Figure 6: Left: Piecewise constant schedule asymptotic shape. Right: relative improvement for different look-ahead steps.

This leaves us with the following insight: being able to plan ahead for \(\Delta t\) iterations allows to design schedules with better bounds. The sqrt-schedule, which is a textbook example in convex, nonsmooth optimization, comes out naturally as the limiting schedule when \(\Delta t \to 1\).

This connection led me to re-visit how the sqrt-schedule is usually motivated: classical textbooks (e.g. the ones by Nesterov and Polyak) introduce the sqrt-schedule for the subgradient method as the anytime-proxy for the optimal constant step size \(\propto 1/\sqrt{T}\). This structure originates from balancing two terms in the suboptimality bound, where one relates to the sum of step sizes, and the other to the sum of squared stepsizes. I could not find a geometric motivation for the rule \(1/\sqrt{t}\) (let me know, if you know one); it seems that our construction of a piecewise constant schedule refines the classical derivation (from constant \(1/\sqrt{T}\) to anytime \(1/\sqrt{t}\)).

Conclusions

  • Knowing the training horizon in advance (“lookahead”) allows to design better learning-rate schedules. We can use convex, nonsmooth optimization bounds to design an piecewise constant schedule, that plans ahead from one checkpoint to the next.

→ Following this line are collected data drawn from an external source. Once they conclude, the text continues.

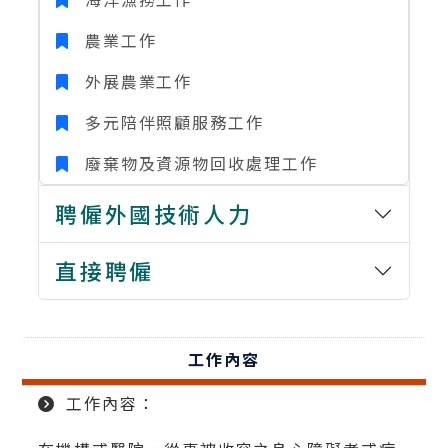
農業工作
外展農業工作
多元陪伴照顧服務工作
廢棄物及資源物回收處理工作
聘僱外國技術人力
直接聘僱
工作內容
工作內容：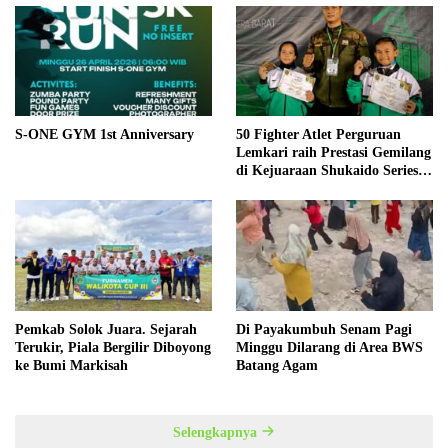
S-ONE GYM 1st Anniversary
50 Fighter Atlet Perguruan
Lemkari raih Prestasi Gemilang
di Kejuaraan Shukaido Series 1
regional Sumatera
Pemkab Solok Juara. Sejarah
Di Payakumbuh Senam Pagi
Terukir, Piala Bergilir Diboyong
Minggu Dilarang di Area BWS
ke Bumi Markisah
Batang Agam
Selengkapnya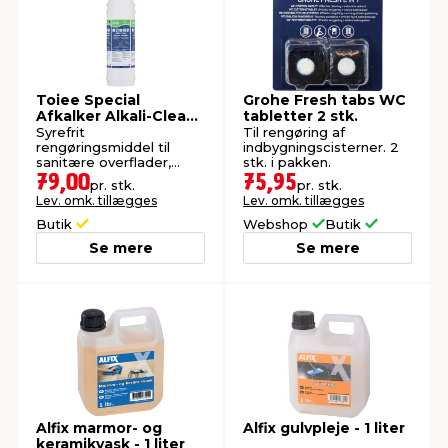
indretning
er & sikkerhed
 fittings
dsbelysning
eklædning
& udendørs spa
Toiee Special
Grohe Fresh tabs WC
r & stilladser
e
behandling
ne, data & TV
& fritid
Afkalker Alkali-Clean
tabletter 2 stk.
1 liter
Syrefrit
Til rengøring af
rengøringsmiddel til
indbygningscisterner. 2
sanitære overflader,
stk. i pakken.
debeklædning
ing
asser & standere
rier
 sko
armaturer og alle typer
79,00
75,95
pr. stk.
pr. stk.
natursten.
Lev. omk. tillægges
Lev. omk. tillægges
Butik
Webshop
Butik
antning
ri & syltning
Se mere
Se mere
dyr & ukrudt
Alfix marmor- og
Alfix gulvpleje - 1 liter
keramikvask - 1 liter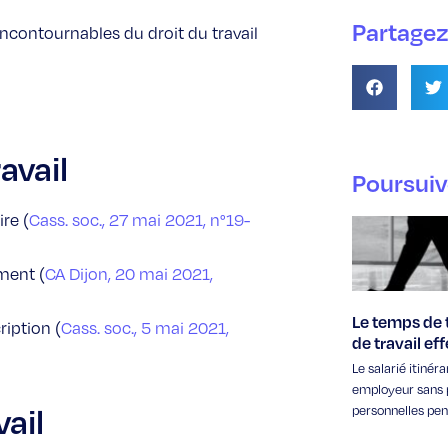
Partagez 
ncontournables du droit du travail
avail
Poursuiv
ire (
Cass. soc., 27 mai 2021, n°19-
ment (
CA Dijon, 20 mai 2021,
Le temps de t
ription (
Cass. soc., 5 mai 2021,
de travail eff
Le salarié itinéra
employeur sans 
vail
personnelles pen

  • Compared to the ideal linear-decay schedule, the drawback of our piecewise constant strategy grows with training length. Compared to the no-lookahead sqrt-schedule, even rather short lookahead still yields a noticeable (theoretical) advantage.

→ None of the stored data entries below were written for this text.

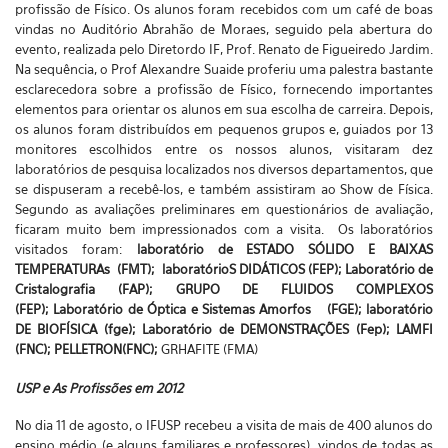
profissão de Físico. Os alunos foram recebidos com um café de boas
vindas no Auditório Abrahão de Moraes, seguido pela abertura do
evento, realizada pelo Diretordo IF, Prof. Renato de Figueiredo Jardim.
Na sequência, o Prof Alexandre Suaide proferiu uma palestra bastante
esclarecedora sobre a profissão de Físico, fornecendo importantes
elementos para orientar os alunos em sua escolha de carreira. Depois,
os alunos foram distribuídos em pequenos grupos e, guiados por 13
monitores escolhidos entre os nossos alunos, visitaram dez
laboratórios de pesquisa localizados nos diversos departamentos, que
se dispuseram a recebê-los, e também assistiram ao Show de Física.
Segundo as avaliações preliminares em questionários de avaliação,
ficaram muito bem impressionados com a visita. Os laboratórios
visitados foram:
laboratório de ESTADO SÓLIDO E BAIXAS
TEMPERATURAs (FMT);
laboratórioS DIDÁTICOS (FEP);
Laboratório de
Cristalografia (FAP);
GRUPO DE FLUIDOS COMPLEXOS
(FEP);
Laboratório de Óptica e Sistemas Amorfos (FGE);
laboratório
DE BIOFÍSICA (fge);
Laboratório de DEMONSTRAÇÕES
(Fep);
LAMFI
(FNC);
PELLETRON(FNC)
;
GRHAFITE (FMA)
USP e As Profissões em 2012
No dia 11 de agosto, o IFUSP recebeu a visita de mais de 400 alunos do
ensino médio (e alguns familiares e professores), vindos de todas as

  • Maybe the most interesting takeaway: the sqrt-schedule appears as the limit of the piecewise constant strategy, when the lookahead vanishes.

Acknowledgements. I’d like to thank Francis Bach for his feedback on this post.

Max Ernst, Die ganze Stadt

References

Defazio, A., Cutkosky, A., Mehta, H., and Mishchenko, K. Optimal linear decay learning rate schedules and further refinements. arXiv:2310.07831, 2023. [link]

Orabona, F. Last iterate of SGD converges (even in unbounded domains), 2020. [link]

Schaipp, F., Hägele, A., Taylor, A., Simsekli, U., Bach, F. The Surprising Agreement Between Convex Optimization Theory and Learning-Rate Scheduling for Large Model Training. ICML, 2025. [link]

Shamir, O. and Zhang, T. Stochastic gradient descent for non-smooth optimization: Convergence results and optimal averaging schemes. ICML, 2013. [link]

Zamani, M. and Glineur, F. Exact convergence rate of the last iterate in subgradient methods. arXiv:2307.11134, 2023. [link]

Zhai, X., Kolesnikov, A., Houlsby, N., and Beyer, L. Scaling vision transformers. CVPR, 2022. [link]

Appendix

Last-iterate bound for the sqrt-schedule

Orabona (2020) analyses the schedule \(\eta_t = 1/\sqrt{t}\) in the convex, Lipschitz setting. With a slight modification of their analysis (see Cor. 3 therein), if \(G\) denotes the Lipschitz constant of the objective \(f\), then we get

\[\mathbb{E}[f(x_T) - f_\star] \leq \frac{1}{2\sqrt{T}} \big[\frac{D^2}{\gamma} + \gamma G^2(1+\log(T)) + 3\gamma G^2(1+\log(T-1)) \big].\]

Minimizing this bound with respect to \(\gamma\), we obtain \(\gamma^\star = \frac{D}{G\sqrt{1+\log(T)+ 3(1+\log(T-1))}}\). Plugging this back into the bound, we obtain

\[\mathbb{E}[f(x_T) - f_\star] \leq \frac{DG}{2\sqrt{T}}\mathcal{O}(\sqrt{\log(T)}).\]

We also point towards Shamir and Zhang (2013), who derive the bound \(\frac{DG(2+\log{T})}{\sqrt{T}} \) if \(\gamma=D/G \), however assuming a bounded domain.

  1. In fact, we can use this adapted schedule for AdamW even though the theory is for SGD. 

  2. Starting at t=0 would be more convenient, but this is in order to keep notation aligned with the paper.